There are many places in the world that have very weak 
anarchist movements for much the same reasons; perhaps 
only the fact that there was Bakunin, Kropotkin and 
Makhno can explain why a small movement has grown in 
Russia.  There are also problems endemic to the Russian 
scene.  Most people are rather poor and it is difficult 
to fund activities so some people became rather 
dependent on fund raising from abroad, often creating 
mythologies around their groups and engaging in 
political prostitution.  Also, due to the strange 
alliance between 'left' authoritarian forces and 'right' 
authoritarian forces, some people wishing to add warm 
bodies to the count often hang out with not only 
leftists but fascists.  Naturally those people with half 
a brain have been trying to disown these people from the 
anarchist movement and the injustice they do to the 
movement is probably far more grave than anything else. 

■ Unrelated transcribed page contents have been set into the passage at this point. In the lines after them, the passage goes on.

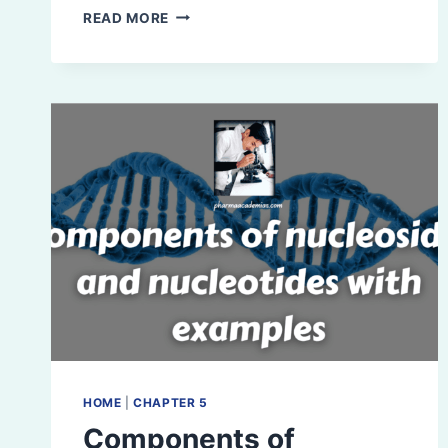
VITAMINS:
READ MORE
DEFINITION,
CLASSIFICATION,
AND
EXAMPLES
HOME
|
CHAPTER 5
Components of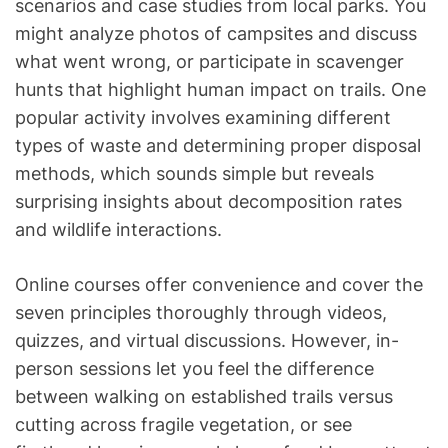
scenarios and case studies from local parks. You
might analyze photos of campsites and discuss
what went wrong, or participate in scavenger
hunts that highlight human impact on trails. One
popular activity involves examining different
types of waste and determining proper disposal
methods, which sounds simple but reveals
surprising insights about decomposition rates
and wildlife interactions.
Online courses offer convenience and cover the
seven principles thoroughly through videos,
quizzes, and virtual discussions. However, in-
person sessions let you feel the difference
between walking on established trails versus
cutting across fragile vegetation, or see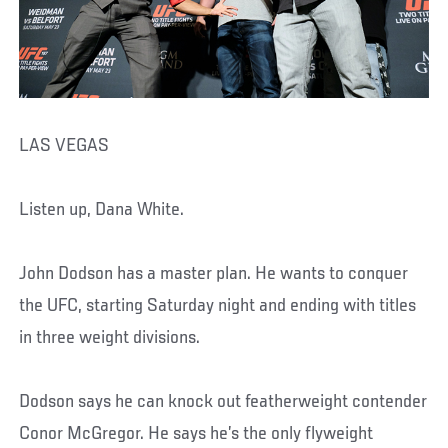
LAS VEGAS
Listen up, Dana White.
John Dodson has a master plan. He wants to conquer
the UFC, starting Saturday night and ending with titles
in three weight divisions.
Dodson says he can knock out featherweight contender
Conor McGregor. He says he’s the only flyweight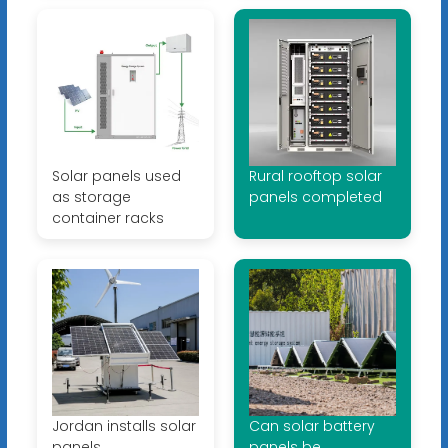
Solar panels used
Rural rooftop solar
as storage
panels completed
container racks
Jordan installs solar
Can solar battery
panels
panels be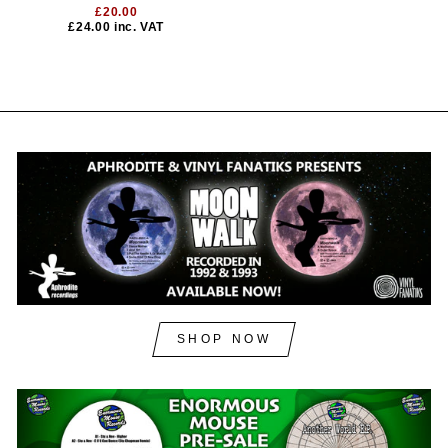
£20.00
£24.00
inc. VAT
SHOP NOW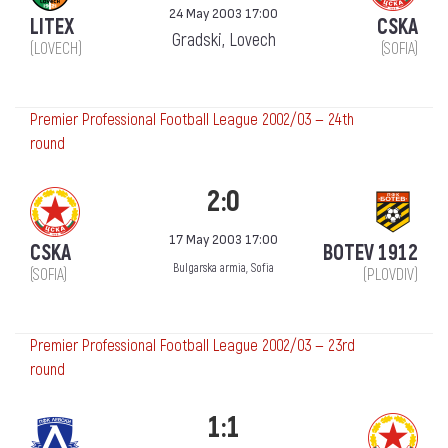
24 May 2003 17:00
LITEX
CSKA
Gradski, Lovech
(LOVECH)
(SOFIA)
Premier Professional Football League 2002/03 — 24th
round
2:0
17 May 2003 17:00
CSKA
BOTEV 1912
Bulgarska armia, Sofia
(SOFIA)
(PLOVDIV)
Premier Professional Football League 2002/03 — 23rd
round
1:1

Slowly but surely a few dozen people are trying to 
develop their ideas about anarchism and figure out how 
to organise something.  Personal politics are not an 
issue as yet and this reflects their status in society 
as a whole, but this will change.  Gradually anarchist 
texts will be translated into Russian and some native 
works are bound to appear as well.  The developmant of 
an anarchist movement may dependent on what will happen 
in the near future; threats of a return of wholesale 
authoritarianism always loom on the horizon and it is 
unclear whether or not material conditions will improve.  
Still one thing is clear: we are now laying the 
foundations for the future. 

Footnotes by R&BR
1  After Stalin died and Kruschev came to power, when 
the penalties for oppositional activity and the level of 
surveillance were reduced slightly.
2  An Orwellian reference (1984) to the fact that before 
Glasnost history could only be written in a way that 
vindicated the current leadership of the Communist party 
and its past actions.  History was a machine for 
justifying the party.
3  In the west a zine is typically a small circulation, 
crudely produced magazine distributed through personal 
contacts and by post rather than through selling in 
shops or other locations.  We presume this is also the 
meaning here.


     ******* After Stalin Box  *********

A group of people from the History Department of Moscow 
State University began to gather in 1957 and discuss 
different ideas, among them the ideas of workers' 
councils and of Bakunin.  They formed a clandestine 
group in Oct. '58 and wrote a program.  The group's 
activities ended in Jan. 1959 when one of its founders, 
Anatoly Mikhailovich Ivanov, was arrested in the History 
Library for writing anti-Soviet literature and sent to a 
psychiatric hospital.  He was released in 1960 and 
people began to gather again.  (Some people were poets 
and some political people so there were two tendencies 
in their loose group.)  Then in 1961, before the Party 
Congress, three of them, Osipov, Ivanov and Kuznetsov, 
were arrested for plotting to kill Kruschev.  Apparently 
they had seriously entertained this idea as they 
believed he would start a large-scale war.  None of the 
three resumed anarchist activities afterwards.